Ageing, Savings, and Financial Markets
The three topics listed in this entry title are the source of much debate at the moment in academic and institutional circles. There is a good reason for this since the global process of ageing in the developed world will effect (dis)-savings and asset accummulation behavior which again will effect financial markets and asset prices. The key is to find how this development will play out and how institutions and economies should adopt. One of the prominent discourses on this topic revolves around the notion of rapid dis-savings and the effects of a process of rapid dis-savings as the world's baby boomers retire. This would then entail, according to some, a financial market meltdown as pension funds attempt to realize their assets all at once. But is this really a plausible scenario?
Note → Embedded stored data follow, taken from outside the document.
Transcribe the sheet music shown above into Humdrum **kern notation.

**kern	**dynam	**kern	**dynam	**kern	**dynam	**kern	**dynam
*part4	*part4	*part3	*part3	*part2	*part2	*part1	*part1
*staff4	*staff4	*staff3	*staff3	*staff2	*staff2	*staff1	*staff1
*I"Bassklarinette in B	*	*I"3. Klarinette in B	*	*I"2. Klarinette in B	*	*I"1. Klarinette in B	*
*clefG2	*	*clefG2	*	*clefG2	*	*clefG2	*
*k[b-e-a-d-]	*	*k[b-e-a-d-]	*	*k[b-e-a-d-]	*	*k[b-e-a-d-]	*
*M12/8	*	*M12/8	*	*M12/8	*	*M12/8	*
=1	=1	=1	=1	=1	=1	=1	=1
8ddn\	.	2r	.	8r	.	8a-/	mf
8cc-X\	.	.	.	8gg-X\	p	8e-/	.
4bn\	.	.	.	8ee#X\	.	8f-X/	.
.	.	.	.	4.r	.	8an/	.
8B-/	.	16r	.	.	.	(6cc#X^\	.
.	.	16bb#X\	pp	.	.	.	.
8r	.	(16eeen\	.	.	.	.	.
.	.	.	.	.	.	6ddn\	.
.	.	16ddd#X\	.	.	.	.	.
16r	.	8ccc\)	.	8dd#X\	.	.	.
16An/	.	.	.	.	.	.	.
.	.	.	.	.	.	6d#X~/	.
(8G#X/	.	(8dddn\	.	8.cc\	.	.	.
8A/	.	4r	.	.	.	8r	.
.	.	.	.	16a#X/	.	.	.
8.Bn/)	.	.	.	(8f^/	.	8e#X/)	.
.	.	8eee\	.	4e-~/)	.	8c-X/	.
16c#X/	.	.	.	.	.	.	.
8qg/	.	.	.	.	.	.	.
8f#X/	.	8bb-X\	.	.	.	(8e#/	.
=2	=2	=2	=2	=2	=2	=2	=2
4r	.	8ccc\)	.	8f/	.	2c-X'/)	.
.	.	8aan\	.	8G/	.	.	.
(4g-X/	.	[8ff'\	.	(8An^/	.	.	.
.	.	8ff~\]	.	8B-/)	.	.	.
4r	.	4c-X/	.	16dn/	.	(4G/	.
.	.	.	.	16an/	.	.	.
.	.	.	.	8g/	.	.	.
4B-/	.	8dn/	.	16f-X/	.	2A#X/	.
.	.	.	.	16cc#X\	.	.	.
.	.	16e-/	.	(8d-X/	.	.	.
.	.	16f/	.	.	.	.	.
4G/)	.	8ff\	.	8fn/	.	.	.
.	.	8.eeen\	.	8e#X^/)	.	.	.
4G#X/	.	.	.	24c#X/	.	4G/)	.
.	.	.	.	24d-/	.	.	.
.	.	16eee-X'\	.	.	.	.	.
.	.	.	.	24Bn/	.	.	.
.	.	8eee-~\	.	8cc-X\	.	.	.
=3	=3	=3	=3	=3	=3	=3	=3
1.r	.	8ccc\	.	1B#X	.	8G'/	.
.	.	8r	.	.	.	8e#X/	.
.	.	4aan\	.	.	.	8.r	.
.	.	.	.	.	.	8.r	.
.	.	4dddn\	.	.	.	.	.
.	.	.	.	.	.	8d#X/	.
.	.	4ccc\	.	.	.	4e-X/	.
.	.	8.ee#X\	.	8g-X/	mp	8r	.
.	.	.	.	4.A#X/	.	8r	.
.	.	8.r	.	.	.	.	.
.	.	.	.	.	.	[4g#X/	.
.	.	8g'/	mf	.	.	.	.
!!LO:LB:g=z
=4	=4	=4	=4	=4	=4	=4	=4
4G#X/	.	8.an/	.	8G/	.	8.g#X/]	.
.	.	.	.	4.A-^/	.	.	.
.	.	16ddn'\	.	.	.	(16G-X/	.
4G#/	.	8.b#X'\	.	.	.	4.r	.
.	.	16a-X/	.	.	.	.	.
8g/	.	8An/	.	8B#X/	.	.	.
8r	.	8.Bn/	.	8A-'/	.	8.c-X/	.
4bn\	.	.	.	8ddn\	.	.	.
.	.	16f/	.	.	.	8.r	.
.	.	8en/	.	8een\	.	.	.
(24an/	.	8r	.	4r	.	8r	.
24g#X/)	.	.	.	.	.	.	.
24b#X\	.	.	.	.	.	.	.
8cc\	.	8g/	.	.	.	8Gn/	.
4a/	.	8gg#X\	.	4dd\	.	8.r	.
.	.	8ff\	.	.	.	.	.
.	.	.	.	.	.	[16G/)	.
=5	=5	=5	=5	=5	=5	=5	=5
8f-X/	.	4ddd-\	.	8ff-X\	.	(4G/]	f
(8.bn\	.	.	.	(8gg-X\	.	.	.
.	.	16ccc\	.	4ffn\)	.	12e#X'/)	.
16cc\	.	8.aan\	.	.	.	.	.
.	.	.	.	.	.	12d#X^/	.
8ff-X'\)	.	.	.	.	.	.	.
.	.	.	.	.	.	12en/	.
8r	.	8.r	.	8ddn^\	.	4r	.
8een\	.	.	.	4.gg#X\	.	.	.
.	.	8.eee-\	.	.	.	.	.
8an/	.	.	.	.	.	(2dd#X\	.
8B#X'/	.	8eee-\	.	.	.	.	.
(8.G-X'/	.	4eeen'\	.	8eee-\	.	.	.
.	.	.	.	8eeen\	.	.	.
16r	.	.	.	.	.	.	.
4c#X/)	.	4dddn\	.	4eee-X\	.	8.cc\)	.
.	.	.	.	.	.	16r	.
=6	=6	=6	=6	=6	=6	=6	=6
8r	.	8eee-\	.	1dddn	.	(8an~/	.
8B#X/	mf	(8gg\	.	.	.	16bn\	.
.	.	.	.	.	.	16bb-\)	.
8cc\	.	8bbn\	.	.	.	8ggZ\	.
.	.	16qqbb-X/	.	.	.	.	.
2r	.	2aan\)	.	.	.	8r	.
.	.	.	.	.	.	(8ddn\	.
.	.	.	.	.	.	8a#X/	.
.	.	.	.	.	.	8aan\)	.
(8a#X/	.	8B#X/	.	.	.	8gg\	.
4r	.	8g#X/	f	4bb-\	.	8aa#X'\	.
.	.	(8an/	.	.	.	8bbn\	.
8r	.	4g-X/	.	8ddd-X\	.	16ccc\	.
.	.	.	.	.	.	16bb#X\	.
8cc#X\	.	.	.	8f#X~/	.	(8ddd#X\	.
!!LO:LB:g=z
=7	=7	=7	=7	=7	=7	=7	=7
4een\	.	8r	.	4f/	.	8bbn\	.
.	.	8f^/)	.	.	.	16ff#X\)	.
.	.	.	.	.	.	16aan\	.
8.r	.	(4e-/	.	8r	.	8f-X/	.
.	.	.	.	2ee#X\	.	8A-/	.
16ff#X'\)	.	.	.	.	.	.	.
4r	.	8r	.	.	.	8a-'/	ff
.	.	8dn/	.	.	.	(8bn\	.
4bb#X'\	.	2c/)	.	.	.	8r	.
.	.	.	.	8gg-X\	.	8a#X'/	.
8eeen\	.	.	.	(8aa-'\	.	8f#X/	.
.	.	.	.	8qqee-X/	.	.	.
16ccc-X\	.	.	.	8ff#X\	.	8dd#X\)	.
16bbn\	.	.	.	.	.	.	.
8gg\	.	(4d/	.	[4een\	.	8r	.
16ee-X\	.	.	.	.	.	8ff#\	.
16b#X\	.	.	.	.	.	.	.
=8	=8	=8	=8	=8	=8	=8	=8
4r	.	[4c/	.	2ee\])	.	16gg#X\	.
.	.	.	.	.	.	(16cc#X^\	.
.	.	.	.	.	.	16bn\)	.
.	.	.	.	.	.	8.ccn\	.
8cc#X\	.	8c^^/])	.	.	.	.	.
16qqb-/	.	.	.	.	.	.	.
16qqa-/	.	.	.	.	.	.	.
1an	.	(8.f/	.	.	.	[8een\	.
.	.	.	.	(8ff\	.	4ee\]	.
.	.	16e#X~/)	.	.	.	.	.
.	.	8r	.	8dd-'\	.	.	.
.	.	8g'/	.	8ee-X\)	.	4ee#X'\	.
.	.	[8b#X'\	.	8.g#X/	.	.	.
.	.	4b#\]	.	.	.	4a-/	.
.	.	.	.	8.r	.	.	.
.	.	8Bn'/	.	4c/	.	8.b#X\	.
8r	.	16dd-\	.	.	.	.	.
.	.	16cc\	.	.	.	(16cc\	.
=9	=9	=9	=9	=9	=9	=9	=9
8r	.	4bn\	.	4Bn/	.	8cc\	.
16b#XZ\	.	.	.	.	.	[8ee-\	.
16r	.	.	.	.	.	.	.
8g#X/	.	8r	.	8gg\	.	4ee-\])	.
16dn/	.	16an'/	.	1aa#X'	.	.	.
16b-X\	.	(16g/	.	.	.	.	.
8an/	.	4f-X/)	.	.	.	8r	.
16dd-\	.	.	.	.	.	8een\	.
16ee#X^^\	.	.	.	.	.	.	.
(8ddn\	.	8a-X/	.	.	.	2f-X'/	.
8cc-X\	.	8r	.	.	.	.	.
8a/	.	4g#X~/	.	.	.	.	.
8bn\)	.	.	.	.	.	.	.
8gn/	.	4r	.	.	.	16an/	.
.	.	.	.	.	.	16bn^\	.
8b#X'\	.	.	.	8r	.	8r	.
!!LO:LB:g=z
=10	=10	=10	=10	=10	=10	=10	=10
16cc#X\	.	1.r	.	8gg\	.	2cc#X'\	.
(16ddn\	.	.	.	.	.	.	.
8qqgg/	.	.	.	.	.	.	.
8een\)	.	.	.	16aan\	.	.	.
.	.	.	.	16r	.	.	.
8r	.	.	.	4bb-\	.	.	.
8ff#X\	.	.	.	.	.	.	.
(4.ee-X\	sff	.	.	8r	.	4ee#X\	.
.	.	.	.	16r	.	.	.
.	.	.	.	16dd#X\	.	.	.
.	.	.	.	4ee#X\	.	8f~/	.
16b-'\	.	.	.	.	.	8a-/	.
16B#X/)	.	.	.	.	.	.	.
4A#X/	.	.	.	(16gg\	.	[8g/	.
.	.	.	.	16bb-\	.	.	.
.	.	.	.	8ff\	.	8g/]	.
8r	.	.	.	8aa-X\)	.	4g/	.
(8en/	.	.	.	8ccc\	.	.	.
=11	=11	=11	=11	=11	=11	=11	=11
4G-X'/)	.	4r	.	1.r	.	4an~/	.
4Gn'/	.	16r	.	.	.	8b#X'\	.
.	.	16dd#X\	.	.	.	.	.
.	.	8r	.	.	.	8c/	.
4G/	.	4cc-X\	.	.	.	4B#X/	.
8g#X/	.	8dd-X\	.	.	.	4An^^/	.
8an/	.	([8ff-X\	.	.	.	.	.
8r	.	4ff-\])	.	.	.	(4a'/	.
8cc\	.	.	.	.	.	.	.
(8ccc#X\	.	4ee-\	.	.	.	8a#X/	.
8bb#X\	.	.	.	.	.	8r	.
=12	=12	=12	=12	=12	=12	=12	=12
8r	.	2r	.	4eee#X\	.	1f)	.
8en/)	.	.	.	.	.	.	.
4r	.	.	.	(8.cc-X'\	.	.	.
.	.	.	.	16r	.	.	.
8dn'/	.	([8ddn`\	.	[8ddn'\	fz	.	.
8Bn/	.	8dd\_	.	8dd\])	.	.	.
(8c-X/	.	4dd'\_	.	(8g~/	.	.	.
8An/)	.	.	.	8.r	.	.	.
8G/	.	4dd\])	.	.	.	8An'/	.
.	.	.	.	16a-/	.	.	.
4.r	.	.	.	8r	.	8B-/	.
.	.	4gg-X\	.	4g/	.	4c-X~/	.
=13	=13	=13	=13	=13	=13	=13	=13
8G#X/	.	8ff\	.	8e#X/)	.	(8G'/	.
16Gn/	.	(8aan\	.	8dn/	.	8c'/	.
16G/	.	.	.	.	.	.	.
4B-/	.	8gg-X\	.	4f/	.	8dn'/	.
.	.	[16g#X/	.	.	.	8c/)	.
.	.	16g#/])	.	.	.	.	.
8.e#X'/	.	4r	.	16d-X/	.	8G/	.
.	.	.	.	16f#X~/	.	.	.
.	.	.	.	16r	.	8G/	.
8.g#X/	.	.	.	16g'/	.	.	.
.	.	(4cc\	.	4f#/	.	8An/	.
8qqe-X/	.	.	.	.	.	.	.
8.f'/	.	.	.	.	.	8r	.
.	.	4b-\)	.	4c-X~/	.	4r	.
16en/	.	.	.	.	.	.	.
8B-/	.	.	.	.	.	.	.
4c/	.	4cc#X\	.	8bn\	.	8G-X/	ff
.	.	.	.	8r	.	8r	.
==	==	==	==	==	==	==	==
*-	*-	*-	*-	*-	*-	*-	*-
I think not and neither does Mr Erkki Liikanen governor of the Bank of Finland who in a recent speech at an international conference in Helsinki makes a whole lot of sense in m opinion in terms of how ageing will affect financial markets and in general how 'all this' will play out so to speak. Obviously it is difficult to say whether he is right or wrong but especially the differentiation levied on the rapid dissavings hypothesis is very important in my opinion.
Here is the intro ...
Today, I'd like to discuss the importance of pension savings as a source of finance on the international financial markets. I will also take a look at the impact of changing population structure and pension reforms on the determination of real interest rates internationally. In that context, I shall also present estimation results of the Bank of Finland Dynamic General Equilibrium Model, which analyses the consequences of ageing for overall economic dynamics.
Note also in particular this on the idea of rapid dis-saving ...
The impact that the retirement of the baby-boomers will have on the financial markets will be softened by at least three factors. In the first place, some commentators have drawn attention to the fact that pensioners' actual consumption behaviour does not seem to be the same as assumed in the models: pensioners do not realise their assets with anything like the speed the theoretical models would lead us to believe.
I think this is an extremely important point since we really don't know and your standard asset accumulation model does indeed tend to predict dis-saving at a speed which does not seem reasonable. Another thing is the point about the 'two forces' which will shape savings in the future which also is very important to include in our calibrations. Clearly any general equilibrium model which promises to predict things in 2030 should of course be taken with a pinch of salt but the underlying assumptions are very much to the point I think ...
Thus, global savings will in future be shaped by two opposing factors. On one hand, declining age cohorts will reduce the number of pension savers relative to the number of retired persons consuming previous savings. On the other hand, lengthening lifespans will make people of working age keener to save. The calculations conducted at the Bank of Finland suggest that this latter trend will be stronger, at least over the next couple of decades. Only around the year 2030 will the impact of declining age cohorts begin to dominate and depress the level of savings. Even then, the impact will be gradual and visible mainly as slower growth in new investment funds entering the financial markets, not a collapse in investment.
To the list of factors increasing pension savings we can add another, more speculative motive. Attitudes towards retirement would appear to be changing. At one time people stopped working when their working capacity had declined so much that they could no longer work productively. But expectations have changed. People can increasingly look forward to many years of healthy life after retirement. Many now see their retirement years as an opportunity to enjoy their leisure time in a way that was impossible while they were at work. There appear to be rising expectations about consumption levels during retirement. An increasing readiness to consume in retirement also means an increasing need for pension savings. How large an impact this change in attitude will have on the financial markets is hard to assess, but the direction of the impact is surely clear.
All in all I think this speech and the arguments it fields represents a very valuable contribution to the general discourse on financial markets and the effects of ageing. Also, you should note the macroeconomic analysis provided further on in the speech which also seems, in my opinion, right on the money when it comes to the (lack of?) effects of raising retirement age as well as the economic effects of a structural fiscal tightening process to pay for pay-go pension schemes.